No justice
Clauses in the penal law which allow the families of victims to forgive those responsible for the crimes invariably end up being used by the rich and powerful to escape the consequences of their actions. In a particularly stomach-churning example of this tendency, Raja Khurram Ali Khan, an additional sessions judge in Islamabad, and his wife appeared to have gotten off scot-free for violence and torture against a 10-year-old maid, Tayyaba, after her father ‘forgave’ them. The details of the incident are shocking. The couple in question not only illegally employed child labour, they were also accused of forcibly burning her hand on a stove, throwing her down a flight of stairs, threatening her and locking her up in a cupboard. Even more scandalously the legal community, normally quick to express outrage, has been mostly silent on the case. Thankfully, Supreme Court Chief Justice Saqib Nisar has now taken suo motu action in the case and will hopefully be able to provide this young girl justice. This incident should also give us an opportunity to revisit laws that create different tiers of justice, where the influential never face punishment for what they have done. When someone with the power of a judge can get away with flouting the law, it shows that the law does not apply even to those who are supposed to be upholding it.
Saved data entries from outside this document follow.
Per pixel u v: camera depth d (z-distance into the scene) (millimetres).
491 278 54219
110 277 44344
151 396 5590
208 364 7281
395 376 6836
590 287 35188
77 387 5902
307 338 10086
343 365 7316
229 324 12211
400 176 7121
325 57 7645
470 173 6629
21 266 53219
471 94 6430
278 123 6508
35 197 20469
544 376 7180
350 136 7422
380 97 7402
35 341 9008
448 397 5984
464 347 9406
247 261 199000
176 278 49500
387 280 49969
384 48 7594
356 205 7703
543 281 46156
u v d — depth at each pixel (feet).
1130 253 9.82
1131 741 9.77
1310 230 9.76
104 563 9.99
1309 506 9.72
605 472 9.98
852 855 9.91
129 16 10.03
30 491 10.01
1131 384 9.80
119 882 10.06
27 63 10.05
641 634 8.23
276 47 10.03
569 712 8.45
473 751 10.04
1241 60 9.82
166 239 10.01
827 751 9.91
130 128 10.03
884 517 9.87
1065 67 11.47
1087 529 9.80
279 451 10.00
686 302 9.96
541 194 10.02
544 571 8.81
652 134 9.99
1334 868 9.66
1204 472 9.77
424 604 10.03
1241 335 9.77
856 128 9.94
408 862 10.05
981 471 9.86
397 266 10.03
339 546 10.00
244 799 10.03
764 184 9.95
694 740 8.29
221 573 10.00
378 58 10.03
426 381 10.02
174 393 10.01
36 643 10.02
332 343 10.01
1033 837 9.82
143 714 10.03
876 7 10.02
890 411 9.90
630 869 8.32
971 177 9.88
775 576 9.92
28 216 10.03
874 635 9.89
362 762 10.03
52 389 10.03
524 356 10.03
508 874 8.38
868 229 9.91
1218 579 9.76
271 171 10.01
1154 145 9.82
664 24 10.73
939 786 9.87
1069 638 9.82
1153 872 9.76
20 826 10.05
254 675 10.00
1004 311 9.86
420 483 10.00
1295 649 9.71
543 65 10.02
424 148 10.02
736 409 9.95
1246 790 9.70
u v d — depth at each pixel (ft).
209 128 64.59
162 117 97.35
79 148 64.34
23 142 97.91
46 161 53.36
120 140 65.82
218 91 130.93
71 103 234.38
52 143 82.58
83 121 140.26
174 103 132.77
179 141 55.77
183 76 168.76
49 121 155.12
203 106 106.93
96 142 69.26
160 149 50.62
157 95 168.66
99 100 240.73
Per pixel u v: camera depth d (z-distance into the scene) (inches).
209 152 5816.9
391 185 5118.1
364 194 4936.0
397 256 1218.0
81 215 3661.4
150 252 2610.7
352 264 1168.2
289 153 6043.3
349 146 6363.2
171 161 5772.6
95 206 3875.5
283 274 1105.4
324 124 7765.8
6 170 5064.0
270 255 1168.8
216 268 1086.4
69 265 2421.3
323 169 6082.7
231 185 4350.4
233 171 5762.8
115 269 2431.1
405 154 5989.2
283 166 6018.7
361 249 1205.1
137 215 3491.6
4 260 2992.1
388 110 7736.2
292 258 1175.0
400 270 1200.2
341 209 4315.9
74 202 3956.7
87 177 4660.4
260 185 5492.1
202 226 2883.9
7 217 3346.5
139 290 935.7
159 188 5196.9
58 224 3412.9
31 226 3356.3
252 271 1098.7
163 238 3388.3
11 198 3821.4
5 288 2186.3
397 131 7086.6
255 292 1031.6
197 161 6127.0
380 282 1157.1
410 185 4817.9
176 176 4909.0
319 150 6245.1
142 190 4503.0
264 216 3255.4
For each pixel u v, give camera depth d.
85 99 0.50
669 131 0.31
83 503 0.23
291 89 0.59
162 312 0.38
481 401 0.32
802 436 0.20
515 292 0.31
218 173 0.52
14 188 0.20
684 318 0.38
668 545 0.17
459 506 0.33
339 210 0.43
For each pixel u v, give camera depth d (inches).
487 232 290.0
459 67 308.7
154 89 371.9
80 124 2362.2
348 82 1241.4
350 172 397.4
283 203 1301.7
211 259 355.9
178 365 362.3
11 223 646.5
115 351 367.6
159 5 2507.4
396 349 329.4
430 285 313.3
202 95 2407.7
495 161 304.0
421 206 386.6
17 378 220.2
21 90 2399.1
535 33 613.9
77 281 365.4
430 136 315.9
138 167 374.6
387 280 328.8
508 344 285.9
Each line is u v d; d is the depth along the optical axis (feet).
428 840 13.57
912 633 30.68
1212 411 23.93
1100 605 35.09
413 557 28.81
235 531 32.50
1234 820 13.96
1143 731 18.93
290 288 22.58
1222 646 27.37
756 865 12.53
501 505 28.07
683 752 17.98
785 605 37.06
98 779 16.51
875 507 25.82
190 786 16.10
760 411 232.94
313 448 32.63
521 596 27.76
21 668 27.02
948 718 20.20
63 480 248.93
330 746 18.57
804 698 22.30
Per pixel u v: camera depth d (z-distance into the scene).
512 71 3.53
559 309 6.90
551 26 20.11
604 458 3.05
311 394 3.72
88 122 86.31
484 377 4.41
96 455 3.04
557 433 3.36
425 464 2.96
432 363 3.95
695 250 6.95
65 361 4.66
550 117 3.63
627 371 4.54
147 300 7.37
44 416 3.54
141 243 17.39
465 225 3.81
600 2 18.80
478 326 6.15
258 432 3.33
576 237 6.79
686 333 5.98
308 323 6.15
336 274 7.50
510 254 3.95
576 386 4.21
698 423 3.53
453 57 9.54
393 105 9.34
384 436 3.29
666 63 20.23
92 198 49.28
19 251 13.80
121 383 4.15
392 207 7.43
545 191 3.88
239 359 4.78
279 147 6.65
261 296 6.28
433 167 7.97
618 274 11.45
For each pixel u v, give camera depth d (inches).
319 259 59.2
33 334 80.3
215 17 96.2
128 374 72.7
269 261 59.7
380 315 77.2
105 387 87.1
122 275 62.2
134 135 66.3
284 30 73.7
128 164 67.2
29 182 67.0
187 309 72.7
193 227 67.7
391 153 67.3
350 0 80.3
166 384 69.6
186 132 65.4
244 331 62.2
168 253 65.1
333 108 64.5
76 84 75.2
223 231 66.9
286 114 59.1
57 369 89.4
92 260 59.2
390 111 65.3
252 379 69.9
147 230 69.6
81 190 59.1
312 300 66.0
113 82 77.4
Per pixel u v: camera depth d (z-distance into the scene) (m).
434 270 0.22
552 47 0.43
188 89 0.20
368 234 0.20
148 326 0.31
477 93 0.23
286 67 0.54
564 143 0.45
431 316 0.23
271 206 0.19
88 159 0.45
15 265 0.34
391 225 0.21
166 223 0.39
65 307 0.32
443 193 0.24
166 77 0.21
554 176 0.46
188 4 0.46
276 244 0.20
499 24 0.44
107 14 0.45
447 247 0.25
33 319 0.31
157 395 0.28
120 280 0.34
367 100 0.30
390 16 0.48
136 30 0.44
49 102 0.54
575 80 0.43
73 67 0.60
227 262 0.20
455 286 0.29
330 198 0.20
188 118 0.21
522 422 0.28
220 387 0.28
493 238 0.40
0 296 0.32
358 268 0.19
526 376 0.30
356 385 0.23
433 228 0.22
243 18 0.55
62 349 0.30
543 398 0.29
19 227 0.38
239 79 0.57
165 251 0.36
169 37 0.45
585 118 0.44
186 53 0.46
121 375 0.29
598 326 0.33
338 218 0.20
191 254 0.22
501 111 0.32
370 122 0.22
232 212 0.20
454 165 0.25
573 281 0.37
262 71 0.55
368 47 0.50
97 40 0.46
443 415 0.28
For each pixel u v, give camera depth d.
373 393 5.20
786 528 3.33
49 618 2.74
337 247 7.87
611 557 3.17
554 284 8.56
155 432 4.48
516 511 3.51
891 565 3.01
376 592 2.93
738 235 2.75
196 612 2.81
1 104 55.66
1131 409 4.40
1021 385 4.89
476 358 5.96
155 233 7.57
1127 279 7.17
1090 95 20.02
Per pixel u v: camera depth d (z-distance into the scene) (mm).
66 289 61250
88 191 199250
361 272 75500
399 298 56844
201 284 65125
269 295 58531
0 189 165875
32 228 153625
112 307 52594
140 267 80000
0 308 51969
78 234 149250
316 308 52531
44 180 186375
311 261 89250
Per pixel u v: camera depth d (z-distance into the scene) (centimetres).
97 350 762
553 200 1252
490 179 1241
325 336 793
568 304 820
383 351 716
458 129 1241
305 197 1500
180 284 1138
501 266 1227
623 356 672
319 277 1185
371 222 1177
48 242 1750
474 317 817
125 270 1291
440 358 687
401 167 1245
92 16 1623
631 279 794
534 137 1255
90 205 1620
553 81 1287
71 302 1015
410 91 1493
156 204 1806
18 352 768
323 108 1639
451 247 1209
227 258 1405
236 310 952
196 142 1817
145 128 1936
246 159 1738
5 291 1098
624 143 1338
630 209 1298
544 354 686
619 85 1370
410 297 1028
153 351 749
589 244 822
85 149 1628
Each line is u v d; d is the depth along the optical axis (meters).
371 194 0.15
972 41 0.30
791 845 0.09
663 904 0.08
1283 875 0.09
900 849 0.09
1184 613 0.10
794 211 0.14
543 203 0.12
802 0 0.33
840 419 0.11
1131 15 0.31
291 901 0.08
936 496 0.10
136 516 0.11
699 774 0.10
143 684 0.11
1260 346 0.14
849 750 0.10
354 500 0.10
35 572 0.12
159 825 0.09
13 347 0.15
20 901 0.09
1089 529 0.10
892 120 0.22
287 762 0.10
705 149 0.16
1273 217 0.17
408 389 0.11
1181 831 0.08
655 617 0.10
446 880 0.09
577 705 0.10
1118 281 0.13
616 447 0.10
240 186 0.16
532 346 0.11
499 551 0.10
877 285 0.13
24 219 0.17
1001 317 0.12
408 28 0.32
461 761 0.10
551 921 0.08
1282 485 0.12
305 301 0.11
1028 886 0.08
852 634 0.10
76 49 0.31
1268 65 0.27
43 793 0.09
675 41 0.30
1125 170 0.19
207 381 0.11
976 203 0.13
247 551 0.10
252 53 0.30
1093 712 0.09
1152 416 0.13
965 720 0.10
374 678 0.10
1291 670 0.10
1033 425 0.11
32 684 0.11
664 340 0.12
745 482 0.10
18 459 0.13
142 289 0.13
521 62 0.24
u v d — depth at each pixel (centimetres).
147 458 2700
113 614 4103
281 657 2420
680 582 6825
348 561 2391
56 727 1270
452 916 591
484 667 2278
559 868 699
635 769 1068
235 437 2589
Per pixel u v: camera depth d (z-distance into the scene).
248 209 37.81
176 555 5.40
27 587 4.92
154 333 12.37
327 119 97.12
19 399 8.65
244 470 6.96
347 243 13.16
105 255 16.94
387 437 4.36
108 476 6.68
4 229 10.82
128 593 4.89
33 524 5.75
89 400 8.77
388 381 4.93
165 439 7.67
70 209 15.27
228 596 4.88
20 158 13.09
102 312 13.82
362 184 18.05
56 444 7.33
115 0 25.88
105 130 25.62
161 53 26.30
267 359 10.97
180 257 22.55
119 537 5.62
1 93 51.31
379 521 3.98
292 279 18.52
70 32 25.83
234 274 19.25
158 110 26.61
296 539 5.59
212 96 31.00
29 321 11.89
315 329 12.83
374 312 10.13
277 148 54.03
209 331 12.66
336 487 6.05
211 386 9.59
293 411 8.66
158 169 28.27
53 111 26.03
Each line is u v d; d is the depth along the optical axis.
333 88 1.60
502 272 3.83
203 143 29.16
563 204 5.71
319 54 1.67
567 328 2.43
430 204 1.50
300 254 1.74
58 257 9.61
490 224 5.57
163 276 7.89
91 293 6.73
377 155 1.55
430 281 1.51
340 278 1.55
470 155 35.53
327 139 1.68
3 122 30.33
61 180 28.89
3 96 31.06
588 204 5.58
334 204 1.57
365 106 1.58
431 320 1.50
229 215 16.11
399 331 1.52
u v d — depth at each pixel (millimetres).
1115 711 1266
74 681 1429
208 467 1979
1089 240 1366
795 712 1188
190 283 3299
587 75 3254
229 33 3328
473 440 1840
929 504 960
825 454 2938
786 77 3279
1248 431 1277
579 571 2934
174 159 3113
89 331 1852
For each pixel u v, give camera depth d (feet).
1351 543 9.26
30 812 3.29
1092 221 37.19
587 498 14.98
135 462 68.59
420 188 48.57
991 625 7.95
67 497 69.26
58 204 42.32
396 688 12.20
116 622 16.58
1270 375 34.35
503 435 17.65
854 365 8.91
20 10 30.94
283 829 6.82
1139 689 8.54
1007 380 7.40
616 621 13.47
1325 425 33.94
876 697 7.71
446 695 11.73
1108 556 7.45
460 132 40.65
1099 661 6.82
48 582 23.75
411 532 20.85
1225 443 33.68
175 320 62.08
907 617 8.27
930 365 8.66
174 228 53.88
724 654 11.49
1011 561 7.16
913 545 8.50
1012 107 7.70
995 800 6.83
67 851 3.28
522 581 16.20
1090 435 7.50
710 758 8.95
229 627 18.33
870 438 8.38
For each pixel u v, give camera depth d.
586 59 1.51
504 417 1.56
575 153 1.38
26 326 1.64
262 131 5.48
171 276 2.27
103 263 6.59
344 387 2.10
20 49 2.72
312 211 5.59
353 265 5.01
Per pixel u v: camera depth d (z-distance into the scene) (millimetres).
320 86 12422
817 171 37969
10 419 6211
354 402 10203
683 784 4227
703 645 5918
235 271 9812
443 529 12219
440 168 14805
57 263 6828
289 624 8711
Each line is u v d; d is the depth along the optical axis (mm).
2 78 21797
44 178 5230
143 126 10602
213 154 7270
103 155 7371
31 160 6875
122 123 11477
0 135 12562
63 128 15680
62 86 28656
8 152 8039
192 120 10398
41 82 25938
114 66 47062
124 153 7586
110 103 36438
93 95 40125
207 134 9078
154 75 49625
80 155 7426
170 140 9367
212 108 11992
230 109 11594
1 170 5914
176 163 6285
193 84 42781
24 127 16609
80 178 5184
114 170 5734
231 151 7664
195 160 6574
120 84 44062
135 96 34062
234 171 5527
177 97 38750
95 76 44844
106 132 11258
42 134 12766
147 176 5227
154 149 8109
As outraged as all of us are over the incident, we also know how common it is to employ child labour and treat children as personal property. Tayyaba is only one of millions of children forced to work, often by their impoverished parents. Those parents are then susceptible to pressure because they lack the resources to fight for justice and are left with no option but to accept whatever meagre payout they are offered in return for dropping all charges. The media could act as a check on this but it, usually so quick to pounce on a hint of political scandal, is too often quiet on matters of labour rights and child abuse until it is too late. This is a failure not just of one important official throwing his weight around but us as a society. Had our laws not always allowed justice to be bought and our culture not tolerated the victimisation of the most vulnerable among us, it would not require outrage on social media for such stories to be picked up by the press and eventually taken up by the Supreme Court. The legal community and the rest of society need to rise up if they are truly interested in delivering justice. A system that promotes impunity for those in the right places will never be able to provide justice to children like Tayyaba.